#### REQUIREMENT 1
Count the lines of the listing that contain the string "ядрышками", and reply with the number alone.

[[ PASSAGE TO READ, beginning ]]

Don’t Hesitate to Build Your Wealth
Investors often fret about the market environment and ask if they should invest now or hold off for a better time. For long-term investors, making regular contributions is more important than when the contributions are made each year. The table below shows there is not much gained by perfectly timing contributions each year.
30-YEAR OUTCOMES OF CONTRIBUTING CAPITAL ON SELECTED DAYS (S&P 500 TR INDEX 1990-2019)
Source: AthenaInvest, Inc. and S&P Dow Jones Indices LLC
The chart summarizes the outcomes of making annual contribution of $10,000 over three decades encompassing a diverse array of market conditions. In the first scenario, each annual contribution is made on January 1st. The second scenario shows the result of contributing on the day of the market high for the year, “the worst time”. Finally, the third scenario shows what happens when the annual contribution is perfectly timed at the market low for the year, “the best time”.
If you simply make the investment on January 1st each year, the $300,000 contributed over the 30-year period will have grown to an impressive $1.7 million. Absolute perfect timing either way, best or worst day each year, results in a range from $1.4 to $1.8 million. Investing on exactly the right or wrong day every year for 30 years in a row is inconceivable.

[[ PASSAGE TO READ, end ]]
[[ GIVEN RECORDS, beginning ]]

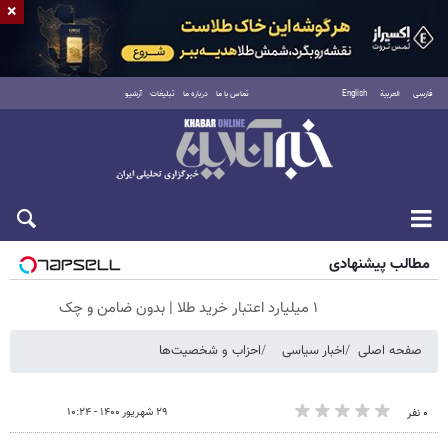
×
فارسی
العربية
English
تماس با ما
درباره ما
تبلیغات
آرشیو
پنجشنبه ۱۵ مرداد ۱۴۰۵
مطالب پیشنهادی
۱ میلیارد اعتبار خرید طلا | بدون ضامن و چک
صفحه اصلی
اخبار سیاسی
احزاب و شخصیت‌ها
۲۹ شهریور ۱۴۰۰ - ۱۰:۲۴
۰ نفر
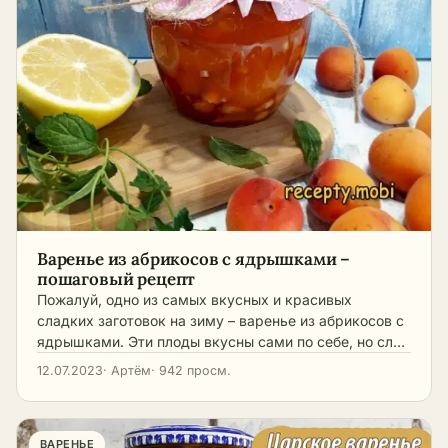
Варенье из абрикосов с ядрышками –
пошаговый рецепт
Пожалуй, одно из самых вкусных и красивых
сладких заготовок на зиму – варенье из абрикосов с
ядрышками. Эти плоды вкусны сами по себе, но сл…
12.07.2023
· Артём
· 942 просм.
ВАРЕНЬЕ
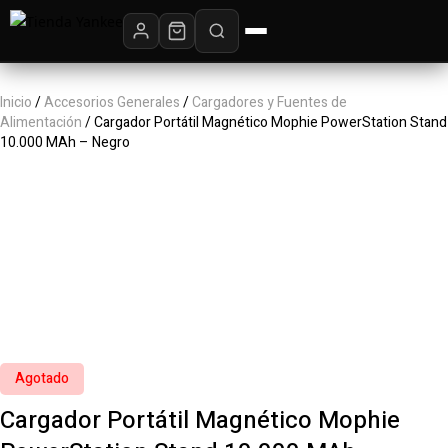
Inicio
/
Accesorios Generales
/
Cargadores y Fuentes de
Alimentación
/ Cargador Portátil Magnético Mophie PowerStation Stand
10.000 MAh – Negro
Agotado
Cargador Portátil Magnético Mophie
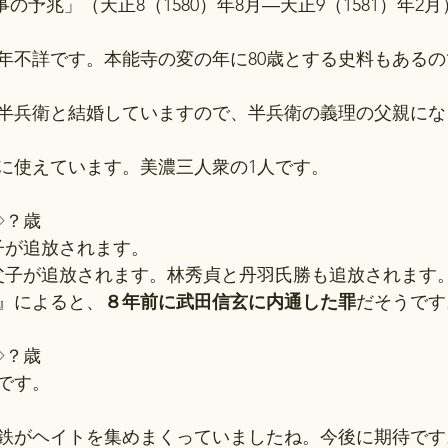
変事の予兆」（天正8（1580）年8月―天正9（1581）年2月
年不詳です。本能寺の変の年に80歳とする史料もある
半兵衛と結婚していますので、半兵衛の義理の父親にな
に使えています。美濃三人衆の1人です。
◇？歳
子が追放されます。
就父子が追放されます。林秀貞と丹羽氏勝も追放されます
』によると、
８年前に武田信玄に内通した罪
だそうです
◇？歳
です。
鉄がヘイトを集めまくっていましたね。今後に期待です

[[ GIVEN RECORDS, end ]]
[[ GIVEN RECORDS, beginning ]]

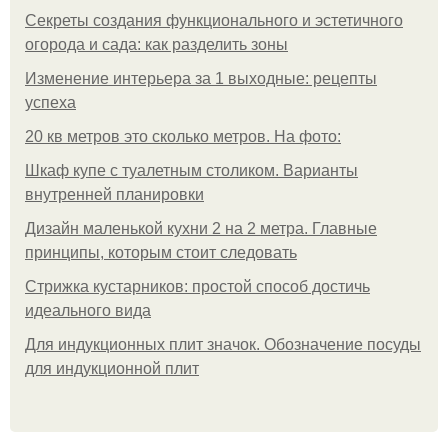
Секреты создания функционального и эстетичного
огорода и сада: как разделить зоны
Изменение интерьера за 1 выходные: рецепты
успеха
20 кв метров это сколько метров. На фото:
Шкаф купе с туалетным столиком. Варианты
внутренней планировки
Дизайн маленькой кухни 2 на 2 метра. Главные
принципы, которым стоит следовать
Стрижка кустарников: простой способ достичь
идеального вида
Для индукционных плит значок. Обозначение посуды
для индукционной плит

[[ GIVEN RECORDS, end ]]

#### REQUIREMENT 2
Set down the passage of the investing text starting at "Don’t Hesitate to" and ending at "contributions each year.", word for word.

#### ANSWER 1
2

#### ANSWER 2
Don’t Hesitate to Build Your Wealth
Investors often fret about the market environment and ask if they should invest now or hold off for a better time. For long-term investors, making regular contributions is more important than when the contributions are made each year. The table below shows there is not much gained by perfectly timing contributions each year.